За большим столом, около самого бассейна, поместилось только что, по — видимому, приехавшее из провинции семейство: дородный отец при солдатском Николае Чудотворце на сером пиджаке, с двойным подбородком, субтильного, болезненного вида мать, одетая в платье от «Джоан Кроуфорд» с расширенной юбкой, уравновешивающимися пышными многослойными воланами на рукавах, что зрительно сильно расширяло плечи, гувернантка, одетая по последней американской моде, в темное платье с белым воротничком, с широкого кроя плечами, и в туфлях на гуттаперчевой подошве, трое подростков, в стандартных костюмах с приталенными пиджаками и широкими плечами, родственница — девица, в женственном и невероятно стильном вечернем платье в стиле Чикаго, бойкая и сердитая, успевшая уже наговорить неприятностей суетливому лакею, тыча ему в нос «вы», к которому, видимо, не была привычна с прислугою. Семейство, с поезда, с утра, наверняка успевшее побывать в нескольких близлежащих модных магазинах (а таковых в Москве, на Кузнецком мосту, было великое множество: знаменитые русские модные дома «Поль Пуаре», «Джон Редферн», «Дреколль», «Катрин Парель», создательницей которого была графиня Тея — Екатерина Бобрикова, знаменитая манекенщица Дома «Ланвэн», «Мэгги Руфф», «Жак Дусе», «Мадам Шерюи», «Сестры Калло», а также «Мейнбохер», основанный американцем Мэйном Руссо Бохером, «Робер Пиге», «Аликс Бартон», «Эльза Скьяпарелли», «Жак Фат», «Жан Дэссе», «Кристобаль Баленсиага» — столица России по праву считалась законодателем моды в Европе) обедало с запасом, на целый день, отправляясь осматривать московские соборы, и до ужина попасть в Денисовский пассаж, где родственница должна непременно купить себе подвязки и пару ботинок и надеть их до театра. А билеты рассчитывали добыть у барышников.

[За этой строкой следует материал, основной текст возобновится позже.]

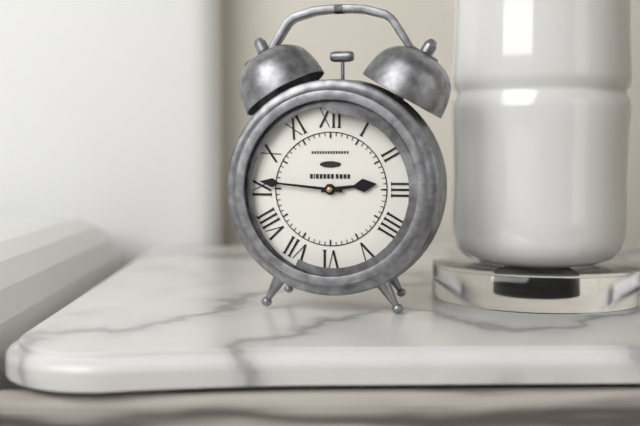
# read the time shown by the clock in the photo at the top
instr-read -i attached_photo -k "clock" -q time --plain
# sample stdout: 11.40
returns 2.46
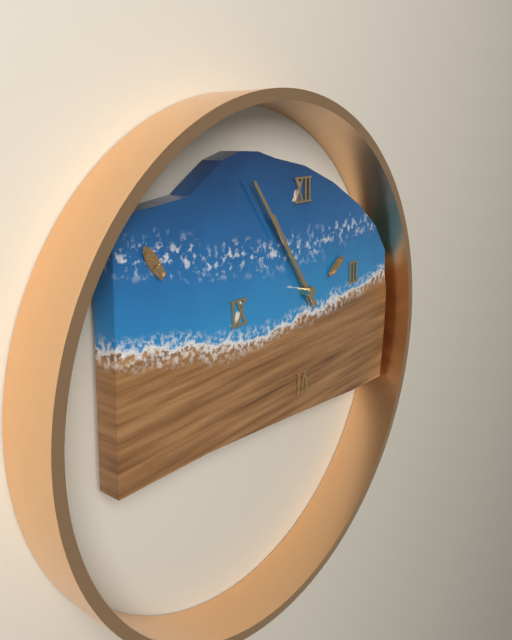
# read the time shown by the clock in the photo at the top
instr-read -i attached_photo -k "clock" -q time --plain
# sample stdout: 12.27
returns 10.54
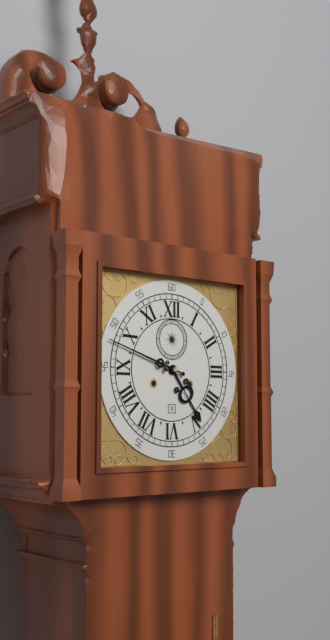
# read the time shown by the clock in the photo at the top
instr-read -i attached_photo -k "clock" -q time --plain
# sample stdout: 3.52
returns 4.48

Рядом с семейством восседали и плотно закусывали несколько молодцов в деловых костюмах. Они завистливо поглядывали время от времени то на иностранцев, то на лесопромышленников. «Московский трактир» доедал свои поздние завтраки и ранние обеды. Оставалось пять минут до двух часов.

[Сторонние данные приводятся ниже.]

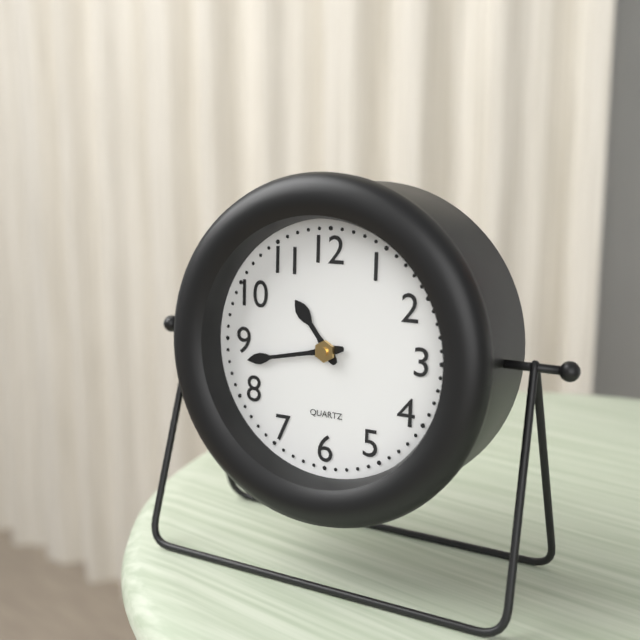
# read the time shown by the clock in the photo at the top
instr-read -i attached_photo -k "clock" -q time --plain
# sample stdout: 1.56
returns 10.43
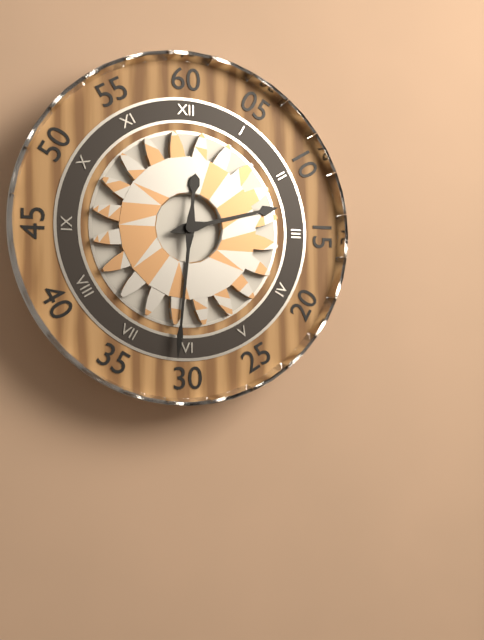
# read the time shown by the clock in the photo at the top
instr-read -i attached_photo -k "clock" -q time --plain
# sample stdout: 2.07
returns 2.31
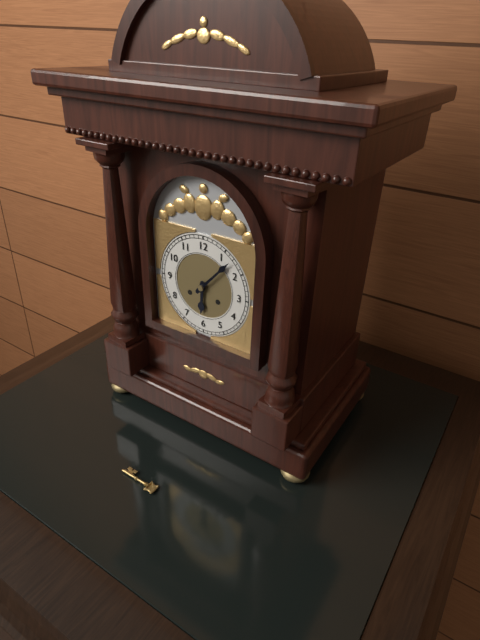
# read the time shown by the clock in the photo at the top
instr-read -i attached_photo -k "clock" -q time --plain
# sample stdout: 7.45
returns 6.07
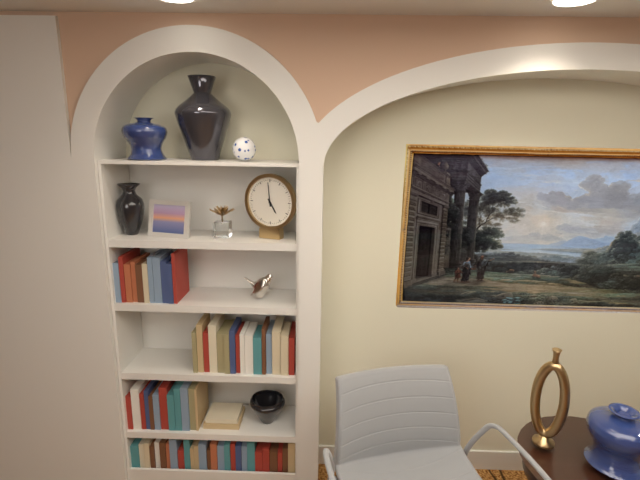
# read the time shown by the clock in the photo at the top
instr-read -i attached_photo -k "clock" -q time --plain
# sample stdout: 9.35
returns 4.59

Алексей Дмитриевич прямиком направился через ряд комнат, набитых мелким торговым людом, мимо «чистых кабинетов», отделанных березой, липой, сосной, известных тем, что там пьют чай и завтракают воротилы Гостиного двора. Покотилов расслышал голос Алексея Денисова, российского, а пожалуй и мирового, «льняного короля», владельца Денисовского пассажа: поплевывая и слегка шепелявя, он громко рассуждал о политических делах. Покотилов взглянул на половых, вытянувшихся, словно гвардейцы на параде: здесь служили иначе, чем в других залах ресторана; ходили едва слышно, к гостям обращались с почтительной сладостью, блюда подавали с ошеломляющей быстротой, приборы меняли молниеносно…Половые — с неподвижными и напряженными лицами слушали разговоры, от которых в воздухе пахло миллионами рублей.

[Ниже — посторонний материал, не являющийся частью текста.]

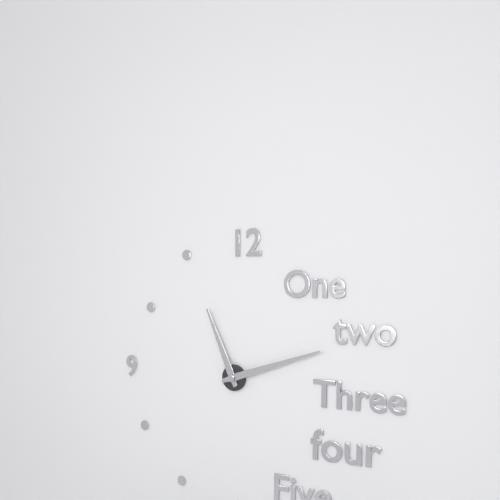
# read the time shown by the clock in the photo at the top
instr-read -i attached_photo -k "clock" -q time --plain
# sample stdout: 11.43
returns 11.12
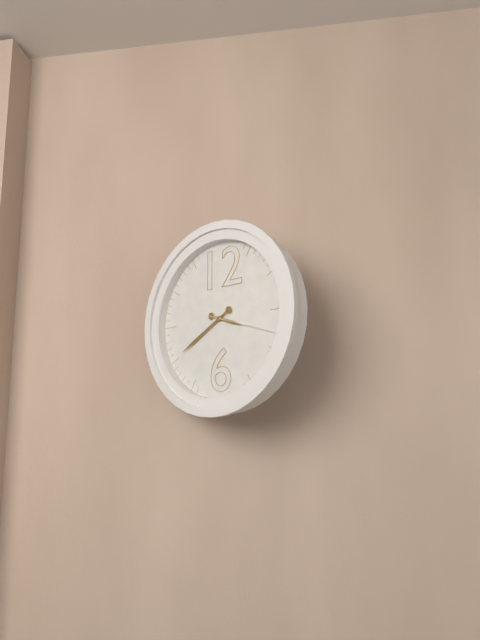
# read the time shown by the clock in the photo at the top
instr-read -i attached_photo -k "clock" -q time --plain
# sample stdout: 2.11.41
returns 3.40.18
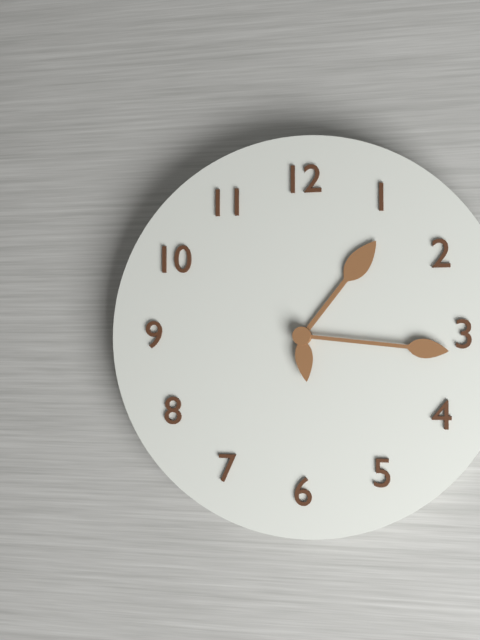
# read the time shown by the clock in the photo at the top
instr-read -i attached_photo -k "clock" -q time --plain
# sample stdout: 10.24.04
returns 1.16.29
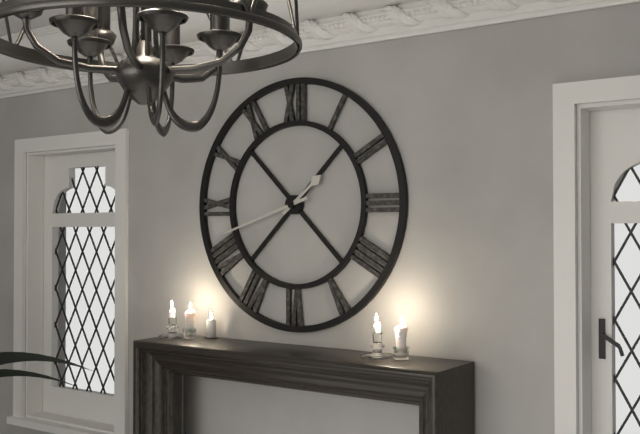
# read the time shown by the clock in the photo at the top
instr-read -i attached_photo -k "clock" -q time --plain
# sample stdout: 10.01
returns 1.42
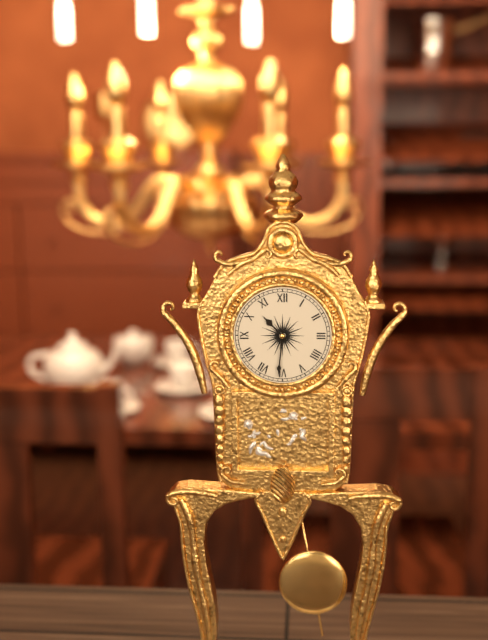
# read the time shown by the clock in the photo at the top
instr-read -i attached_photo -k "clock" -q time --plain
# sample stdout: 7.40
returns 10.31
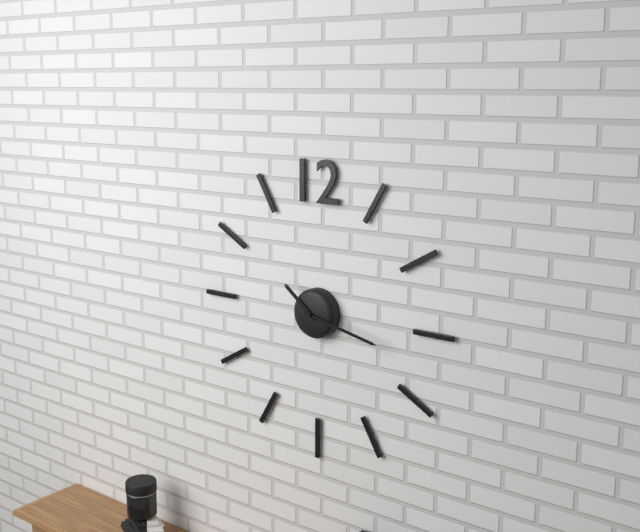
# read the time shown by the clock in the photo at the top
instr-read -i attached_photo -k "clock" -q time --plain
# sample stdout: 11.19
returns 10.17
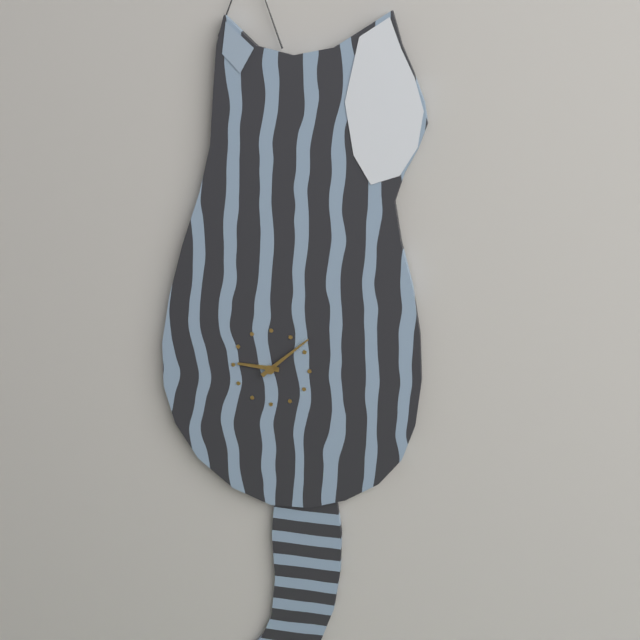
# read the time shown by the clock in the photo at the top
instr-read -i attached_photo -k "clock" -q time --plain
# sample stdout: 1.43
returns 9.08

Новая зала ресторана поражала приезжих из провинции, да и москвичей, кто в ней успел побывать, своим простором, светом сверху, движеньем, архитектурными подробностями. Чугунные выкрашенные столбы и помост для дефиле, выступающий посредине, крытый блекло — голубой ковровой дорожкой, с купидонами и завитушками, наполняли пустоту огромной махины, останавливали на себе глаз, щекотали по-своему смутное художественное чувство даже у заскорузлых обывателей. Идущий овалом ряд широких окон, с бюстами русских писателей в простенках, показывал изнутри драпировки, светло — голубые обои под изразцы, фигурные двери, просветы окон, лестниц. Бассейн, с аккуратным в модернистском стиле фонтанчиком, прибавлял к смягченному топоту ног по асфальту тонкое журчание струек воды. От них шла свежесть, которая говорила как будто о присутствии зелени или грота из мшистых камней. По стенам залы стояли пологие диваны темно-малинового трипа и массивные, вольтеровские кресла. Они успокаивали зрение и манили к себе за столы, покрытые свежим, глянцевито — выглаженным бельем. Столики поменьше, расставленные по обеим сторонам помоста и столбов, сгущали трактирно — ресторанную жизнь. Черный, с украшениями, буфет под часами, занимающий всю заднюю стену, покрытый сплошь закусками, смотрел столом богатой лаборатории, где расставлены разноцветные препараты. Справа и слева в передних стояли сумерки. Служители в голубых рубашках и казакинах с сборками на талье, молодцеватые и степенные, молча вешали верхнее платье. Из стеклянных дверей виднелся обширный, только недавно обустроенный, вход в ресторан, с огромным лифтом, с лестницей наверх, завешенной триповой веревкой с кистями, а в глубине мелькала езда Никольской улицы, блестели вывески и подъезды. Большими деньгами дышал и вся новая зала ресторана, отстроенная американцами, на русские деньги, на славу, немного уже затоптанный (за два — то дня!), но все — таки хлесткий, бросающийся в нос нью — йоркским комфортом и убранством.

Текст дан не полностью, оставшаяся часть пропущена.